When Johnson Controls began a transformation from a 130-year-old maker of thermostats to a global industrial company, it found it was speaking in tongues on social media.
“We had lots of very well-intentioned and creative individuals across the company adapting them on their own,” said CMO Kim Metcalf-Kupres. “We realized we had thousands of points of contact for the company.”
Not being a large traditional advertiser, social media worked well for JCI, but it needed to centralize, said Metcalf-Kupres. It engaged in a social media cleanup campaign and today, it has four Twitter handles that represent the company.
“It was big effort to establish some consistency as it relates to the company’s identity, the way we talk about ourselves and the way we engage in these channels,” said Metcalf-Kupres.
As a B2B company, Johnson Controls can afford to me more selective about social media channels, but on the other extreme are more retail-focused B2C marketers, such as the shoe retailer Zappos, which trains employees on social media and encourages them to engage consumers on behalf of the company.
“Employees can be some of the best advocates for a brand,” said Sara Spivey, CMO of BazaarVoice, a consumer-generated-content platform. “Who knows the product better than those living and breathing it?”

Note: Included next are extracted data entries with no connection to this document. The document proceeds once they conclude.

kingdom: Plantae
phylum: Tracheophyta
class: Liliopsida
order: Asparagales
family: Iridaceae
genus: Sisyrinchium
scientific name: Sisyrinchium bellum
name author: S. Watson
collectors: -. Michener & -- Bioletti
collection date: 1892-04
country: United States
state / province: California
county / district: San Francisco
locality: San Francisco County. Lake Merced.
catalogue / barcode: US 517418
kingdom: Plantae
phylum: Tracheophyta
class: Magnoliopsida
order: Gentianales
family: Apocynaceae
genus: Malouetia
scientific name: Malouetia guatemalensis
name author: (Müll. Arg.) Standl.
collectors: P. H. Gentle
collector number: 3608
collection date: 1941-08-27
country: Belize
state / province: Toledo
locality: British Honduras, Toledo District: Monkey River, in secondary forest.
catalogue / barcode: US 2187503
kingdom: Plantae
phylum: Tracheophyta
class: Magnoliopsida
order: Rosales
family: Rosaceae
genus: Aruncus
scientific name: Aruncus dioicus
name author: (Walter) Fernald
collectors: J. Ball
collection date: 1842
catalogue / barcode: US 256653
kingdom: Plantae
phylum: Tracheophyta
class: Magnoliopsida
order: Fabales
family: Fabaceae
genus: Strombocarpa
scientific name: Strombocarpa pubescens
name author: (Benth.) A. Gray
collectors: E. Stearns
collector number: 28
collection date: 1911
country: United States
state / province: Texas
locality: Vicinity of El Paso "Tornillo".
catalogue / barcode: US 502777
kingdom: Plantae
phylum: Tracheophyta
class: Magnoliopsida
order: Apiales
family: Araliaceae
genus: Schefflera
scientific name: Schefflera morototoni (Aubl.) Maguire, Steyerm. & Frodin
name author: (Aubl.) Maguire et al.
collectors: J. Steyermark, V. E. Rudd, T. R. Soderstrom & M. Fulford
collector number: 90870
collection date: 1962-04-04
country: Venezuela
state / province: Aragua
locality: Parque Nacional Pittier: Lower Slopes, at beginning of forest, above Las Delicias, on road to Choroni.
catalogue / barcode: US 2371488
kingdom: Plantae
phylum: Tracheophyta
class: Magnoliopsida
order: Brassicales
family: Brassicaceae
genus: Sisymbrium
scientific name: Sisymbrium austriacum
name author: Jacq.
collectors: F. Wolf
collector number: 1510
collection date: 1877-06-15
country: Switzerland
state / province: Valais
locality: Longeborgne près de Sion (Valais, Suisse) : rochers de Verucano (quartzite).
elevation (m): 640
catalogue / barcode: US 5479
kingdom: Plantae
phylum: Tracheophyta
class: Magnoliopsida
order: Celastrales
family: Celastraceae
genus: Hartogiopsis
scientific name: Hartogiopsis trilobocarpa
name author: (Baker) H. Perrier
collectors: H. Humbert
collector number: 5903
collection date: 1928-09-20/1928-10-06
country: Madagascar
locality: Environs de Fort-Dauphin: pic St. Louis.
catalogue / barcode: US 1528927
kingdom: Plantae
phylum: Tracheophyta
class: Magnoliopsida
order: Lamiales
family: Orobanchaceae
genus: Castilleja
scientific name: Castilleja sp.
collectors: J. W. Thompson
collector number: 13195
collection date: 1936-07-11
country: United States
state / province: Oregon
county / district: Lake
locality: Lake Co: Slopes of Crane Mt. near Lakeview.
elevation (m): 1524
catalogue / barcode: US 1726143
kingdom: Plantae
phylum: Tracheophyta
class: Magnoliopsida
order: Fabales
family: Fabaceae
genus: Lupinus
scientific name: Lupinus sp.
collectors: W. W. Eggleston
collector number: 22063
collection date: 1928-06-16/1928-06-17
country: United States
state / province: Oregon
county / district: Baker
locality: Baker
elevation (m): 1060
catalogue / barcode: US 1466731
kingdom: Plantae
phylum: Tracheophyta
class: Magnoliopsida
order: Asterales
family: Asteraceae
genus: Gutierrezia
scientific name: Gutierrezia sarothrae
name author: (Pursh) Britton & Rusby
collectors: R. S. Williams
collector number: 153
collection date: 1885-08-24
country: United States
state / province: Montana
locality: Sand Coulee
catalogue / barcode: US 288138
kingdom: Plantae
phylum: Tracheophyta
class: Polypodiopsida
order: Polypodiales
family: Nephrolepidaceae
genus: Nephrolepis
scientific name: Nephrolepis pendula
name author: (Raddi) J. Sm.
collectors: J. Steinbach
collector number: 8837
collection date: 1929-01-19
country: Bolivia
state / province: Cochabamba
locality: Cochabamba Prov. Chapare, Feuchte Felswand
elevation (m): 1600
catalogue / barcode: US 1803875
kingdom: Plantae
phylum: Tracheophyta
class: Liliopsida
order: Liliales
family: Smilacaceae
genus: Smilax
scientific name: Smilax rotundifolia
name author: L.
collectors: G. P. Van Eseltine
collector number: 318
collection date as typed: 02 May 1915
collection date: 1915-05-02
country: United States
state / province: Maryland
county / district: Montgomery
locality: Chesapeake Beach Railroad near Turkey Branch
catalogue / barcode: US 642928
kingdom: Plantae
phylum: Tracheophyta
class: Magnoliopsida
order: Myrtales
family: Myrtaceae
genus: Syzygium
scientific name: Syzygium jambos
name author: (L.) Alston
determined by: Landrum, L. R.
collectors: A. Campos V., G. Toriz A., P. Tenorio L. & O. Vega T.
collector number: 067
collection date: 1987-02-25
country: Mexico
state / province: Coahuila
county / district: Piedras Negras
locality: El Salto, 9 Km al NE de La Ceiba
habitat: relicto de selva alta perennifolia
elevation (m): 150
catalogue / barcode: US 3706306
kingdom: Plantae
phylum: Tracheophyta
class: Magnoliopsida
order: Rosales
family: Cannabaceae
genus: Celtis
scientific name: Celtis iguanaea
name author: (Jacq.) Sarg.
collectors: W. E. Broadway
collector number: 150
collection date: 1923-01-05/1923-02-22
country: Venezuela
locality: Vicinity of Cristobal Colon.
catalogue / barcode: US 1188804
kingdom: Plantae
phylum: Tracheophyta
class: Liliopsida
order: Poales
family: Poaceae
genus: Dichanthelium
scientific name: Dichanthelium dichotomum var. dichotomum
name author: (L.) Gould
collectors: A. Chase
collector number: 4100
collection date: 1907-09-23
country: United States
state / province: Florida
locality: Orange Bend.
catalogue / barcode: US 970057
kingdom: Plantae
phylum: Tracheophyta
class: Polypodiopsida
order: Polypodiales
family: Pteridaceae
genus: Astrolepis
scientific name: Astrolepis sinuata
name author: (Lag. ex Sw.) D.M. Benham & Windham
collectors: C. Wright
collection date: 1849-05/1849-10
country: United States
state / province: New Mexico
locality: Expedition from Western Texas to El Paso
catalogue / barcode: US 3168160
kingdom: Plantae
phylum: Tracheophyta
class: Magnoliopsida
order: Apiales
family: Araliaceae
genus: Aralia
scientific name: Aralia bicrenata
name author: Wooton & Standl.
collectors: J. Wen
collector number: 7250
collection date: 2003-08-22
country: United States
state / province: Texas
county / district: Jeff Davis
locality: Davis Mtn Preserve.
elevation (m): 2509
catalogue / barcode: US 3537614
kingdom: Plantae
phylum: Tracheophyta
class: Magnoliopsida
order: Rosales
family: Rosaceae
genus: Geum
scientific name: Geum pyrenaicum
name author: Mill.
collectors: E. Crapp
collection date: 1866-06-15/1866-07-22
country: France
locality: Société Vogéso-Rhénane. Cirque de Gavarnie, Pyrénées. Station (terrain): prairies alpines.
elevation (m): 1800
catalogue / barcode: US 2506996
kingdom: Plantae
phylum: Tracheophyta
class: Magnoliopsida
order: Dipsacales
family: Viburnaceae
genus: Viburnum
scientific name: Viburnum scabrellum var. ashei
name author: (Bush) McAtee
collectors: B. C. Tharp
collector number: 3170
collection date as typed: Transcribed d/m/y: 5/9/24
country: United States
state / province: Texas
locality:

For example, a brand like Apple can use store employees as an extension of the Apple experience, to “deliver that overall sense of cool and creativity,” said Ashley Connors, group strategy director at agency StrawberryFrog. “They’re great influencers, not because they’re trying to influence, but because they are simply doing their jobs and truly believe in the product and brand.”
A number of tools have put media within reach of the average person, and given employees a voice, but these activities can cut both ways. Companies like Zappos use their employee voices very effectively, as an extension of their brand-building. Unhappy employees can do the opposite.
The 2016 Edelman Trust Barometer study found that while the word of friends and family was still #1, online and social media content created by employees of a company was trusted by more consumers (55%) than that coming from the CEO (50%), a journalist (45%), or a celebrity (33%). The report recommended that companies leverage the employee storytelling as part of their media efforts and build trust with their employees, who will then be more effective advocates.
“Employees are often an untapped source of influence. Yet, they are often in the best position to act as powerful influencers,” said Christine Villanueva SVP and head of strategy at agency Walton Isaacson.
Most companies know they need to create a strategy so that all their employee bloggers are on-message and don’t damage the brand equity. In effect, experts note that when they engage with consumers directly, employees are acting as customer service agents for the company, not just influencers.
A best practice is to leverage employees to answer questions about a product, or share content that creates relevance to consumers like them, said Spivey. She noted that Walmart.com buyers film “scrappy videos for holiday toys” that show off some of their features.
With proper disclosure, employees can also help fill in some gaps where there is no consumer-generated content in advance of a product launch, she said. But Spivey cautioned that brands should use caution though and not try to “pass them off” as consumers online, but instead use employee-generated content to expand on what other content the brand has to offer.
“Employees are an important part of the customer journey but they fall somewhere between influencers and advocates across the (word-of-mouth) spectrum,” said Jeremy Simon, director of influencer & partnership marketing at Attention, the social arm of agency KBS. “Every brand should have an employee advocacy program, but there are different guardrails and tactics needed than a traditional influencer marketing program.”
Most experts noted that the first step is to ensure that employees understand what the brand stands for and how that should be communicated to the outside world. The Edelman report recommends that marketers engage employees and reward them as they do consumer influencers and create content their employees can share on social media.
“I’ve been surprised by how many company employees don’t really understand what their company brand really stands for and how that should be expressed,” said Villanueva. “It’s important that the brand’s essence and role is clearly communicated and understood internally, otherwise it’s unrealistic to expect employees to act as influencers.”